Für die Künstlerinnen und Mitstreiter*innen der GEDOK Mitteldeutschland ist dies eine besondere Möglichkeit, neben der künstlerischen Herausforderung, besonders den inhaltlichen Fokus ihres jahrelangen Engagements für die Gleichstellung der Frauen in der Gesellschaft zu lenken. Diese Verbindung ist einzigartig, denn meist passiert die inhaltliche Arbeit im Hintergrund, in Gremien, Netzwerken, Foren usw. Die Themen unserer jährlichen Projekte und Ausstellungen widmen sich natürlich auch diesen Themen.
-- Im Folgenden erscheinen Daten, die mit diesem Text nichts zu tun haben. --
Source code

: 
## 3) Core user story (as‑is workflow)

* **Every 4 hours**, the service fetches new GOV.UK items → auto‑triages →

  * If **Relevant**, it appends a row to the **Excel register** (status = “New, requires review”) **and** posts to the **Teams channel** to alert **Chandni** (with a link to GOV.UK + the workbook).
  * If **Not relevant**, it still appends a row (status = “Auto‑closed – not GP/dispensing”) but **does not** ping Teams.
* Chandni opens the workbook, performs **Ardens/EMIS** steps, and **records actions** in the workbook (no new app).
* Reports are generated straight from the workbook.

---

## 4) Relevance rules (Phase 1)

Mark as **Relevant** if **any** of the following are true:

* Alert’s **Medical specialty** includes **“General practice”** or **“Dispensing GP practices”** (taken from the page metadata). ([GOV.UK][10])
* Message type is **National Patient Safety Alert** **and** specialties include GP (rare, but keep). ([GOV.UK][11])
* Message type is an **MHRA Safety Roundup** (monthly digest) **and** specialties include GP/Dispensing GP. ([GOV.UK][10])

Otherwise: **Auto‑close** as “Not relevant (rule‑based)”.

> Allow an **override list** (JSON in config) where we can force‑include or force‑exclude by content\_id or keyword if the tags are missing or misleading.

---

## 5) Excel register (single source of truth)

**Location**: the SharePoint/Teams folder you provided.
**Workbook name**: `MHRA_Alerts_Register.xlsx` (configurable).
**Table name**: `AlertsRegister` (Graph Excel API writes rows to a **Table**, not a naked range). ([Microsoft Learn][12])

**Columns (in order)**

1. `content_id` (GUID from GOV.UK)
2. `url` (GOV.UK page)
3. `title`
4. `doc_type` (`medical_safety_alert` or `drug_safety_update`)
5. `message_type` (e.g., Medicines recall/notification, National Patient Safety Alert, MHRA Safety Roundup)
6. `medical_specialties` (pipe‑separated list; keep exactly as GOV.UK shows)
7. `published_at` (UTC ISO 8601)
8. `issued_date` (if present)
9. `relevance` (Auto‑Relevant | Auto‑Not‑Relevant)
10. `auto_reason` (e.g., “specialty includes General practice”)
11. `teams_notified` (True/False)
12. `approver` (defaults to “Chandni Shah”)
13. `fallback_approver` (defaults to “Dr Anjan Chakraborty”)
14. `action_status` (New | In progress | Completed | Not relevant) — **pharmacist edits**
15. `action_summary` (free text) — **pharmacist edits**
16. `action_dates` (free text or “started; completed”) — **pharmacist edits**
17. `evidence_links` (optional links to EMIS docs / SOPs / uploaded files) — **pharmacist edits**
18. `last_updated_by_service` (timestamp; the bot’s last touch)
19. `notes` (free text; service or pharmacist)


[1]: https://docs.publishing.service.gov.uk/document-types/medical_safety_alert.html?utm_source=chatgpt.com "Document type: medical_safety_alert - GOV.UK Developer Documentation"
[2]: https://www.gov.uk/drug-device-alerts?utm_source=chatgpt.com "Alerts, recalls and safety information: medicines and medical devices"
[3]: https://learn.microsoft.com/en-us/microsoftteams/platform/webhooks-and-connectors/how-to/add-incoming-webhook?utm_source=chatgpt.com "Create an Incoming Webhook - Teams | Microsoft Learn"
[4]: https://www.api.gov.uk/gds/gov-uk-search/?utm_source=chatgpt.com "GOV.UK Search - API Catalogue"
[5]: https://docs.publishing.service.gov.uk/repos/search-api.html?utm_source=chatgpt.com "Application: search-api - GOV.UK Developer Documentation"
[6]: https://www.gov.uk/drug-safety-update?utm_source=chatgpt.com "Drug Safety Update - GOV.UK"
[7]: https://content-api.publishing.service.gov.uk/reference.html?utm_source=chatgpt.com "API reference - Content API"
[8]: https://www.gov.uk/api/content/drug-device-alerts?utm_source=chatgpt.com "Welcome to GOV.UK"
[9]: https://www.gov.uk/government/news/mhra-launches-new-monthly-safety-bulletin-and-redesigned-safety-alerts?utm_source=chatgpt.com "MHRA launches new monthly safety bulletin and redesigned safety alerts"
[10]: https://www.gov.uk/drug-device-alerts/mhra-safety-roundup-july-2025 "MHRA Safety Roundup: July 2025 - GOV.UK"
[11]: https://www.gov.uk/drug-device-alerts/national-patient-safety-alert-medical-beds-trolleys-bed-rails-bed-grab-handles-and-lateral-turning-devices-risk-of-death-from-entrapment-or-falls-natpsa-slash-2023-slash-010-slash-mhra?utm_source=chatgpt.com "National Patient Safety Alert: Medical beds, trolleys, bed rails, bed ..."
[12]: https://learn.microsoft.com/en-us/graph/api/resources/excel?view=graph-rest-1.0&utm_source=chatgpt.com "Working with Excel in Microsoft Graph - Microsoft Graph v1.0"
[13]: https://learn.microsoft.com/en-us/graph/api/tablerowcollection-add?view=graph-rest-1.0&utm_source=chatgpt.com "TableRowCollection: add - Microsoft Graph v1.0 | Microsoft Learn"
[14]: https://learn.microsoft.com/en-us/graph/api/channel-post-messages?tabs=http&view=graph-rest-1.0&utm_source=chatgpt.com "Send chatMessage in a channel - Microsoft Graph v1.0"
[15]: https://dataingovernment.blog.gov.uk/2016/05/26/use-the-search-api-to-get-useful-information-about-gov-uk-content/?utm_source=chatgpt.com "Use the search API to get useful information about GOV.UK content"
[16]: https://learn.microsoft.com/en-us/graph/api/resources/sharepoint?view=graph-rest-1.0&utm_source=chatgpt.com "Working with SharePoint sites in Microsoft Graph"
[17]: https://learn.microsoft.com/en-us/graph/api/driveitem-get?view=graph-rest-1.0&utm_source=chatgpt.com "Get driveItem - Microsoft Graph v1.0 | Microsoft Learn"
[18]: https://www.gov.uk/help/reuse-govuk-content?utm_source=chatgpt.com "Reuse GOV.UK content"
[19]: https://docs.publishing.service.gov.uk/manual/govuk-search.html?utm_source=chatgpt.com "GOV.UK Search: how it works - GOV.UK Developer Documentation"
Doch in diesem Fall ist die künstlerische Intervention am richtigen Ort, zur richtigen Zeit, kurz vor der geplanten Modernisierung des Museums, uns damit hoffentlich ein Impuls für die weitere Überarbeitung der musealen Geschichtsaufarbeitung.

Was erhoffen Sie sich von der Ausstellung?
Sabine Weingarten schrieb über die Begegnung zwischen Wissenschaft und Kunst – wie in diesem Projekt zwischen Historiker*innen und Künstlerinnen – im Spiegel (18/97): »Die Neudefinition von Kunst als einer quasi-wissenschaftlichen Recherche, die sich in »kunstfremde« Felder wie Politik, Wirtschaft, Ökologie oder Geschichte – hineinwagt – eine Kunst, die auf die Konfrontation mit den Zusammenhängen abzielt, innerhalb derer sie entsteht.« Es genügt nicht die Mankos aufzuzeigen, es wird tatsächlich auf eine Aufgabe hinauslaufen, die Grundlagenforschung betreibt, die Künstler*innen und Wissenschaftler*innen in ihrer Arbeit autark angehen und zugleich gemeinsam lösen können.

... und natürlich ist die Ausstellung noch eine wunderbare Würdigung der GEDOK Mitteldeutschland e.V. , welche seit 90 Jahren in Leipzig wirkt.